Ok. It’s too late for this (but then it probably always was), because there are a lot of people just hell-bent on spotting a TERF in the bushes and not changing their view no matter what; the well is thoroughly poisoned and is going to stay that way. The poisoner oolon, who went to Pharyngula to work up the troops against me yesterday, is one such; that dude wants scalps, period.
But there are, I’m told, people who are just plain hurt and upset, especially trans people, and I don’t to hurt people. Therefore I’ll try to clarify what I meant by refusing to answer yes or no.
(It’s like Bill Clinton and “is” – that was treated as a joke, but there actually is more than one meaning to “is.” Rumsfeld and his unknown unknowns were also treated as a joke, but he too was quite right – it’s only a pity he didn’t take the unknown unknowns a lot more seriously.)
There’s a difference, for instance, between an ontological is and a political is.
The more I think about the ontology of gender, the less I think I understand it. It’s slippery. That makes it impossible to answer yes/no questions about it.
But politically? Do you mean, will I take trans people’s word for it?

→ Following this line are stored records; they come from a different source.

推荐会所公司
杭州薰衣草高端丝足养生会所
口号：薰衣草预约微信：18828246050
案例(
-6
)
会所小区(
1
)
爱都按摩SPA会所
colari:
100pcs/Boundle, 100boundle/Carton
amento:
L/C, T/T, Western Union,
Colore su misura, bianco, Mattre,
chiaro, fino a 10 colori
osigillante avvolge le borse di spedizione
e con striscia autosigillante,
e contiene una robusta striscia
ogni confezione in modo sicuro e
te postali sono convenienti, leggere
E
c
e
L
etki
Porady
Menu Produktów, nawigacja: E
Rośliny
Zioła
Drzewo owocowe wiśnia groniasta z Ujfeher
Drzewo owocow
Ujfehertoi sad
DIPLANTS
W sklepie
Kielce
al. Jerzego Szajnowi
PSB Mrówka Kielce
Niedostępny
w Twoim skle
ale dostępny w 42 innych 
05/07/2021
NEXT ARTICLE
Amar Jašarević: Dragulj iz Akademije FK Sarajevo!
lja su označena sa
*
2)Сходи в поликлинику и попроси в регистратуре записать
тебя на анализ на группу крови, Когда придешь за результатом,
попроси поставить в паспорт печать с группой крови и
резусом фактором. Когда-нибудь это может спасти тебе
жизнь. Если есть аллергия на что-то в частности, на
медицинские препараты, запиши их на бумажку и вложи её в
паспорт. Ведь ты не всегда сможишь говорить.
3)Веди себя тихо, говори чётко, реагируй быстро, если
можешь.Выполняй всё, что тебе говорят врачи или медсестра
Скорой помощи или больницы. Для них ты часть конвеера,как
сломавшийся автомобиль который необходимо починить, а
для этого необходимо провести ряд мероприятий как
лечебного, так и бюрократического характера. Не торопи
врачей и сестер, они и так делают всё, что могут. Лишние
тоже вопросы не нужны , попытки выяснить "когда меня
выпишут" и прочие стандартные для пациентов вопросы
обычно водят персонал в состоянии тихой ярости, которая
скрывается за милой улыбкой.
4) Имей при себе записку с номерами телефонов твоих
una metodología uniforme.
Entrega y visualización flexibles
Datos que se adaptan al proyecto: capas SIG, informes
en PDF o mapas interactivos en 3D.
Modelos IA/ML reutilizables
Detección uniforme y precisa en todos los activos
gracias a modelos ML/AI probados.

Will I use their right names and pronouns? Of course I will. Do I want to make them jump through hoops to prove something to me? Of course not.
Do I get that trans people are severely marginalized, and have to jump through kinds of hoops I have no idea of? Hell yes.
I have thoughts and questions about gender, broadly speaking; gender as if affects all of us, and women in particular. I don’t think those thoughts are transphobic.
Jenora Feuer’s new guest post on the subject is illuminating, I think. Read it in tandem with this.